**Records for the task:**
* begin *

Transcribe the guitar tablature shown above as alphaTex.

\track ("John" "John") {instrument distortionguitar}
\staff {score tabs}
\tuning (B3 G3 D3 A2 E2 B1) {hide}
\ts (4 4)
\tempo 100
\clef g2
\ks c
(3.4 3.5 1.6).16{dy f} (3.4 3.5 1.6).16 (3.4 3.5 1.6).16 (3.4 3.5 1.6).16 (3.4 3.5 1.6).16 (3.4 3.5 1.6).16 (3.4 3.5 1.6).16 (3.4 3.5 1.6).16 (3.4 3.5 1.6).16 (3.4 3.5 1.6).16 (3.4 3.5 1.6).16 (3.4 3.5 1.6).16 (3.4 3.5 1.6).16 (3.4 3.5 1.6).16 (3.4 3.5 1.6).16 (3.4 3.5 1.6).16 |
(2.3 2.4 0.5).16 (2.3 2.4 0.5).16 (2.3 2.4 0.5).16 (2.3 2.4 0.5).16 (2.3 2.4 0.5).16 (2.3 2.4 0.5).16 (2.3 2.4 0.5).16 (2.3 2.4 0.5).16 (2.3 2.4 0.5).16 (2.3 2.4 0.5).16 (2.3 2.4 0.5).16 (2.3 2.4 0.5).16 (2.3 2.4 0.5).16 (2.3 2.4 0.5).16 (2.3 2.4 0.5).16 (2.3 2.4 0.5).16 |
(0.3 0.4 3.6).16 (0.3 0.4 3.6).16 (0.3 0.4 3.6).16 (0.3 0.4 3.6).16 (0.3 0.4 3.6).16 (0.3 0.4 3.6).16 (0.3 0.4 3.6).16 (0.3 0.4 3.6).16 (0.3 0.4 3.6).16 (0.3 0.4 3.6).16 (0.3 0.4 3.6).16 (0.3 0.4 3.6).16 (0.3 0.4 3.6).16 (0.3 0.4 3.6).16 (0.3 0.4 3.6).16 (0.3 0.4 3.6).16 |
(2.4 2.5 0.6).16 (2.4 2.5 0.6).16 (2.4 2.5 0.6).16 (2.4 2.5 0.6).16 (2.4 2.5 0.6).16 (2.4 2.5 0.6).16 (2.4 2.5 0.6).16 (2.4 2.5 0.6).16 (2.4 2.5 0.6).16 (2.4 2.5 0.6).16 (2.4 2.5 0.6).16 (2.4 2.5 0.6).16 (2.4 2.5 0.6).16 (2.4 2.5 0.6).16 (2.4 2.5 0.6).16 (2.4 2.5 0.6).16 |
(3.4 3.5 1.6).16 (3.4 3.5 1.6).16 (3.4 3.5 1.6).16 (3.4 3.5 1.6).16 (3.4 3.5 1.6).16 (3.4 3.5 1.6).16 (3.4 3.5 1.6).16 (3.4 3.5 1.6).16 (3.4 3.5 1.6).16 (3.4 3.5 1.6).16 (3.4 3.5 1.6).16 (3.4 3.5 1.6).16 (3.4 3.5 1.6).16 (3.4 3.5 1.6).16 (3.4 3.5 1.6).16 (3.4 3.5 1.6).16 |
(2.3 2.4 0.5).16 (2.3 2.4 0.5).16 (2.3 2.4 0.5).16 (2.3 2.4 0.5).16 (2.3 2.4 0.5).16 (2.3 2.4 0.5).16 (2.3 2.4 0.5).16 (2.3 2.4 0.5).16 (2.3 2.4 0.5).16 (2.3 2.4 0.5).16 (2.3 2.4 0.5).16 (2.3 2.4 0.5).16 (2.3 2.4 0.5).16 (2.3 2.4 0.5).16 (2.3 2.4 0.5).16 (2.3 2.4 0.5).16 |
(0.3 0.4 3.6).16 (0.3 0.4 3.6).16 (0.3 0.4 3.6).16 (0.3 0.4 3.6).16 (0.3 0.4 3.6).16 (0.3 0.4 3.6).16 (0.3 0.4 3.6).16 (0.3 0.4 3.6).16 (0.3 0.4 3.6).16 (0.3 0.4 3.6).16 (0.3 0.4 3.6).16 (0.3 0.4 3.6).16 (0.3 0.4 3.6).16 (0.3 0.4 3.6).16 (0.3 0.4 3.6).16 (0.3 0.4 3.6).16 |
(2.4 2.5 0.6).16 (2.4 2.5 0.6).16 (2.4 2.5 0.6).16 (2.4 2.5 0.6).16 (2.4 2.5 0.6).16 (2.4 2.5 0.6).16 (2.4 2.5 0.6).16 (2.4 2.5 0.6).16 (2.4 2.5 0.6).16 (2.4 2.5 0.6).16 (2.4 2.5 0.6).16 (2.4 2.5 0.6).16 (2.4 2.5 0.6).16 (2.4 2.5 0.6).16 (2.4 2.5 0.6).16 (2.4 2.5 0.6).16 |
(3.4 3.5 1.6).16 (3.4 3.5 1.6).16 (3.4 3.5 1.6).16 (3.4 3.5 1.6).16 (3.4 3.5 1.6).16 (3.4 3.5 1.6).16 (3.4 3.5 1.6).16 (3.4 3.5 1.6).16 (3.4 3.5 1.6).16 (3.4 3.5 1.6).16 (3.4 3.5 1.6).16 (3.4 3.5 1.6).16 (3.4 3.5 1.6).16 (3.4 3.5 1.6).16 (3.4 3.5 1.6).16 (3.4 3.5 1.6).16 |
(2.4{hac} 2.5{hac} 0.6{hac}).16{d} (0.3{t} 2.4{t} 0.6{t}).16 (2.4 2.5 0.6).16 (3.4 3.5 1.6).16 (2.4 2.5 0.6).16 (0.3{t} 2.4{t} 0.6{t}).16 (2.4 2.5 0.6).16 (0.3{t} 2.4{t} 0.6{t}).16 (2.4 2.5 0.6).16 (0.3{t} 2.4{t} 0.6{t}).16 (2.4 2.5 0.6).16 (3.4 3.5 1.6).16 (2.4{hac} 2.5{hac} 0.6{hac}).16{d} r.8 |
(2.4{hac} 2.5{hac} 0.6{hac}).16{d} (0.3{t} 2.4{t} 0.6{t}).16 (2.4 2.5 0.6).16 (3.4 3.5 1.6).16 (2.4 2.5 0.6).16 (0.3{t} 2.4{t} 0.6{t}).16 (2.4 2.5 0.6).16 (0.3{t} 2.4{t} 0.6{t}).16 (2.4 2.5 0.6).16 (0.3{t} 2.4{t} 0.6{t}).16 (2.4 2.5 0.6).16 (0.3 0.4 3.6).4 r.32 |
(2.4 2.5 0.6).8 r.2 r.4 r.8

* end *
* begin *

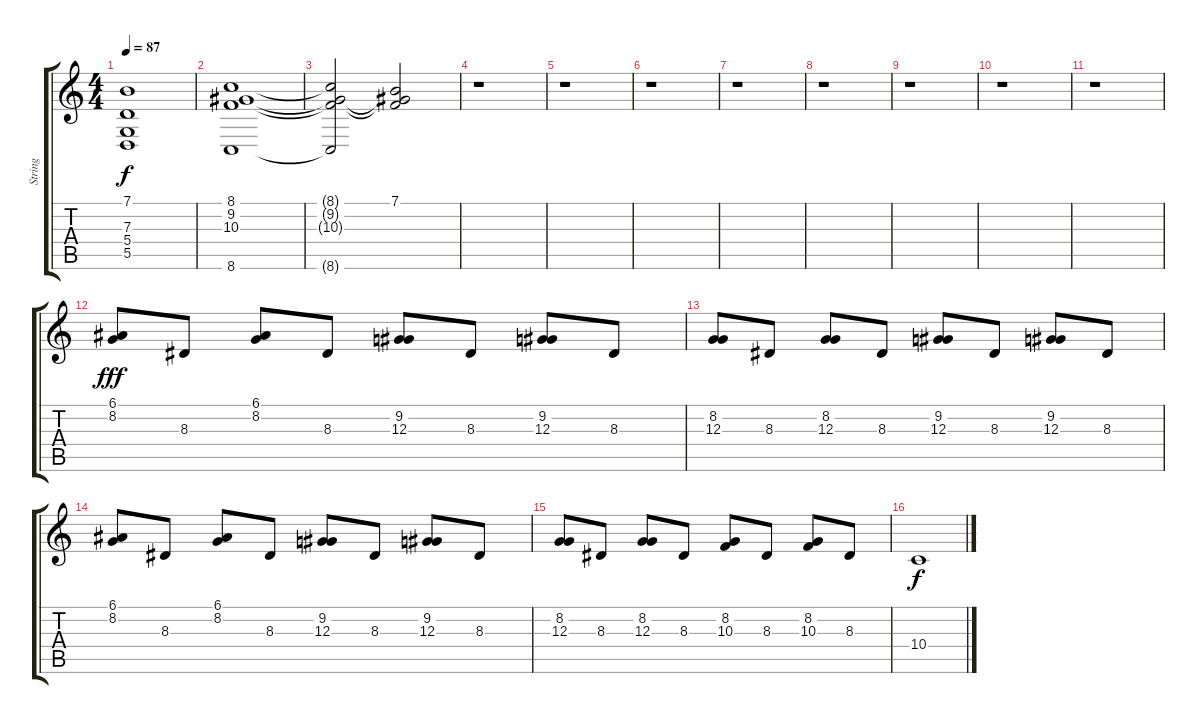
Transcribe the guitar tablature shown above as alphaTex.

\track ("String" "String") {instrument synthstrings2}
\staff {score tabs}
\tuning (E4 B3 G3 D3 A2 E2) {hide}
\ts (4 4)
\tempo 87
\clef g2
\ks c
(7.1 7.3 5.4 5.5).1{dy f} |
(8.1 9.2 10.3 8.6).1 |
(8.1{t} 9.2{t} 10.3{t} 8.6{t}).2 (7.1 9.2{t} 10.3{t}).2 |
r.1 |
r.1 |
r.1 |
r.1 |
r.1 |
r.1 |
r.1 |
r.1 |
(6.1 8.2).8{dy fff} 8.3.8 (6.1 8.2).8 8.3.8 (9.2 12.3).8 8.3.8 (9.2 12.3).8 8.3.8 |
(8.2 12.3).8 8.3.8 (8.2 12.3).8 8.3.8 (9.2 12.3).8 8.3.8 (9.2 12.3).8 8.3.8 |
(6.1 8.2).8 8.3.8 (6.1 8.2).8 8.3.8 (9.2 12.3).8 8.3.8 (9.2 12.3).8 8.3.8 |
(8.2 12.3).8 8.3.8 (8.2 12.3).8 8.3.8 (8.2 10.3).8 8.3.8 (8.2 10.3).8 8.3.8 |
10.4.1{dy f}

* end *

**Instructions for the task:** List every line in the records that contains the word "instrument".

**Output for this task:**
\track ("John" "John") {instrument distortionguitar}
\track ("String" "String") {instrument synthstrings2}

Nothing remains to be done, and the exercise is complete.